На допросах Красильников указывает на одну из своих однокурсниц как на главную причину своих запоев. Этой девушке посвящено и несколько страниц дневника. Но в самом дневнике главной причиной непрестанных возлияний представлена нескончаемая скука. 

Юный студент ЛГУ очень страдает от нехватки денег на развлечения, даже самые культурные; отец-военный и живущие в Ленинграде родственники стараются поддерживать его материально, но этого не хватает — и ближе к концу дневника источником денег становятся влюбленные в Михаила девушки.

Подруги, о которых он поначалу пишет без всякого интереса, а затем со все большей одержимостью, со временем входят все-таки в его жизнь. Именно на них —  сразу на нескольких, а также на очередной констатации всеобъемлющей скуки, — и обрывается его дневниковое повествование. 

Да еще эта идиотка Г. преследует меня своими домогательствами. Дважды я сумел улизнуть, один раз далеко не лучшим способом — передал Вадику Бакинскому билет в театр, купленный ею. А Вадик, в свою очередь, продал его. Представляю, каково было ей. Но зато в этом случае я полон решимости сразу же сказать всю правду. Но что за дура, что за великая дура! И могла же вообразить себе, что я смогу полюбить такую лохудру, старую, толстую, к тому же безногую еврейку, как она! 

Скоро Танька приезжает. А чем ее занимать? Самому делать нечего” (с. 211).

Скукой и желанием “соригинальничать”, а также желанием своего товарища понравиться однокурснице, он объясняет появление на занятиях с гусиными перьями, квасом и хлебом в декабре 1952 года — жест, который и стоил им исключения из комсомола. Может быть, за этим на самом деле скрывались вполне сложные политические и культурные мотивации. Но чтение трехсот страниц дневника и судебной документации этих глубинных мотиваций никак не открывает. 
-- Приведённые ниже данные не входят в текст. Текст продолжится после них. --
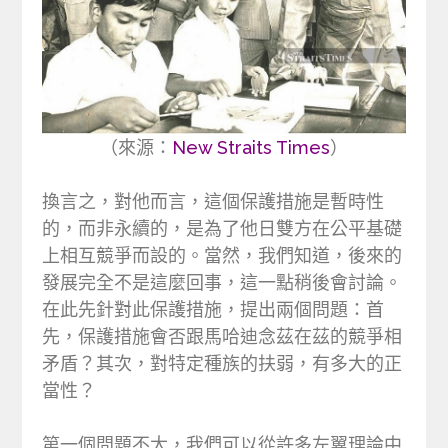
（來源：
New Straits Times
）
換言之，對他而言，這個保護措施是暫時性
的，而非永續的，是為了他日雙方在公平基礎
上相互競爭而設的。當然，我們知道，後來的
發展完全不是這麼回事，這一點稍後會討論。
在此先針對此保護措施，提出兩個問題：首
先，保護措施會否跟馬哈迪念茲在茲的競爭相
矛盾？其次，對特定種族的扶弱，有多大的正
當性？
第一個問題不大，我們可以從許多左翼理論中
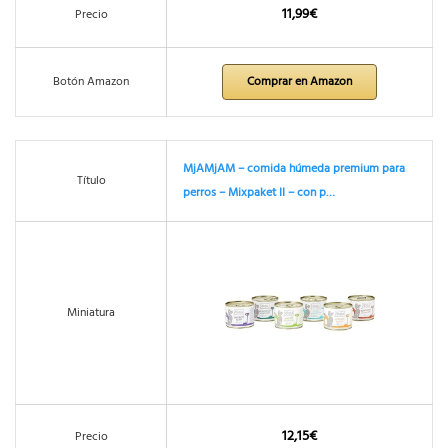
11,99€
Precio
Botón Amazon
Comprar en Amazon
MjAMjAM – comida húmeda premium para
Título
perros – Mixpaket II – con p…
Miniatura
12,15€
Precio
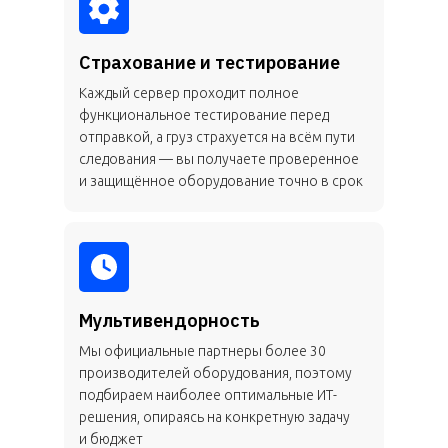
Страхование и тестирование
Каждый сервер проходит полное
функциональное тестирование перед
отправкой, а груз страхуется на всём пути
следования — вы получаете проверенное
и защищённое оборудование точно в срок
Мультивендорность
Мы официальные партнеры более 30
производителей оборудования, поэтому
подбираем наиболее оптимальные ИТ-
решения, опираясь на конкретную задачу
и бюджет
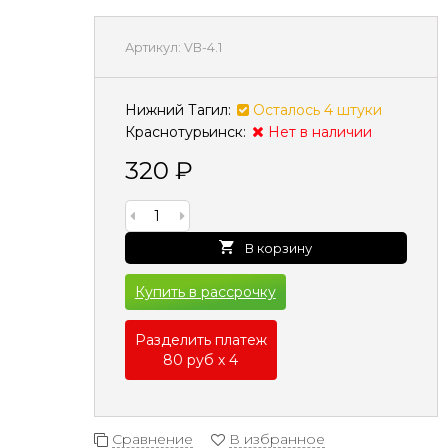
Артикул:
VB-4.1
Нижний Тагил:
Осталось 4 штуки
Краснотурьинск:
Нет в наличии
320
₽
В корзину
Купить в рассрочку
Разделить платеж
80 руб х 4
Сравнение
В избранное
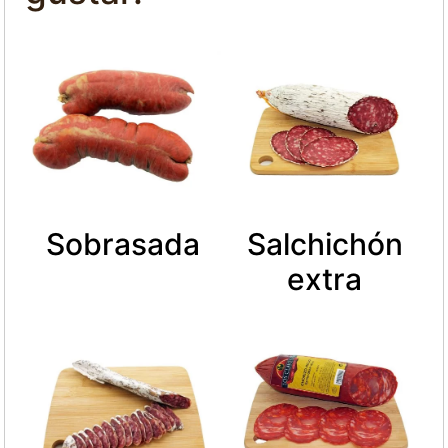
Sobrasada
Salchichón
extra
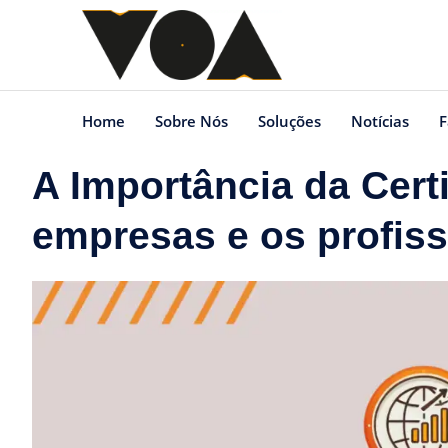
Home
Sobre Nós
Soluções
Notícias
F
A Importância da Cert
empresas e os profiss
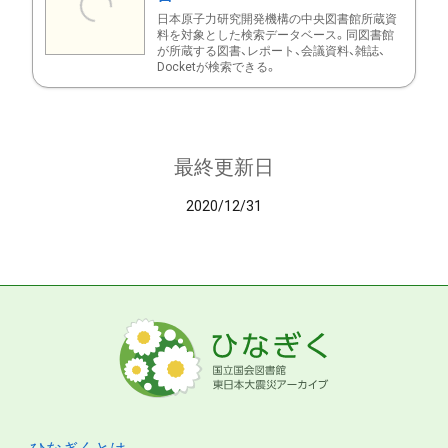
日本原子力研究開発機構の中央図書館所蔵資
料を対象とした検索データベース。同図書館
が所蔵する図書、レポート、会議資料、雑誌、
Docketが検索できる。
最終更新日
2020/12/31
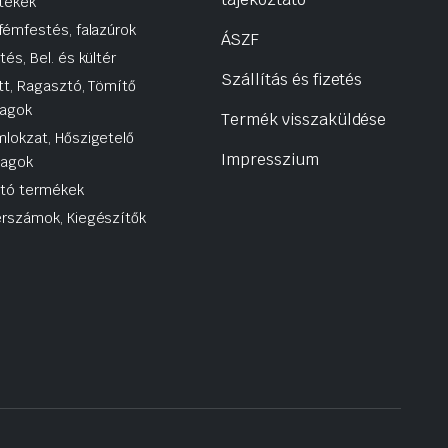
tékek
fémfestés, falazúrok
ÁSZF
tés, Bel. és kültér
Szállítás és fizetés
tt, Ragasztó, Tömítő
agok
Termék visszaküldése
lokzat, Hőszigetelő
Impresszium
yagok
utó termékek
rszámok, Kiegészítők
У сегодняшнего читателя-диссидента и оппозиционера, находящегося в эмиграции, история Михаила Красильникова вряд ли вызовет сочувствие — особенно после знакомства с протоколами допросов, где он дотошно и подробно перечисляет своих собутыльников и собеседников (позднее они, разумеется, были вовлечены в процесс по его делу).

Может быть, впрочем, его внутренние мучения покажутся знакомыми тем, кого, как и в советскую эпоху, невозможность настоящей деятельности и чувство беспомощности обездвиживает и лишает вкуса к какой бы то ни было осмысленной активности, кроме поиска возможностей утопить боль в алкоголе. 

Но стоит ли в самом деле желать книге найти такого читателя?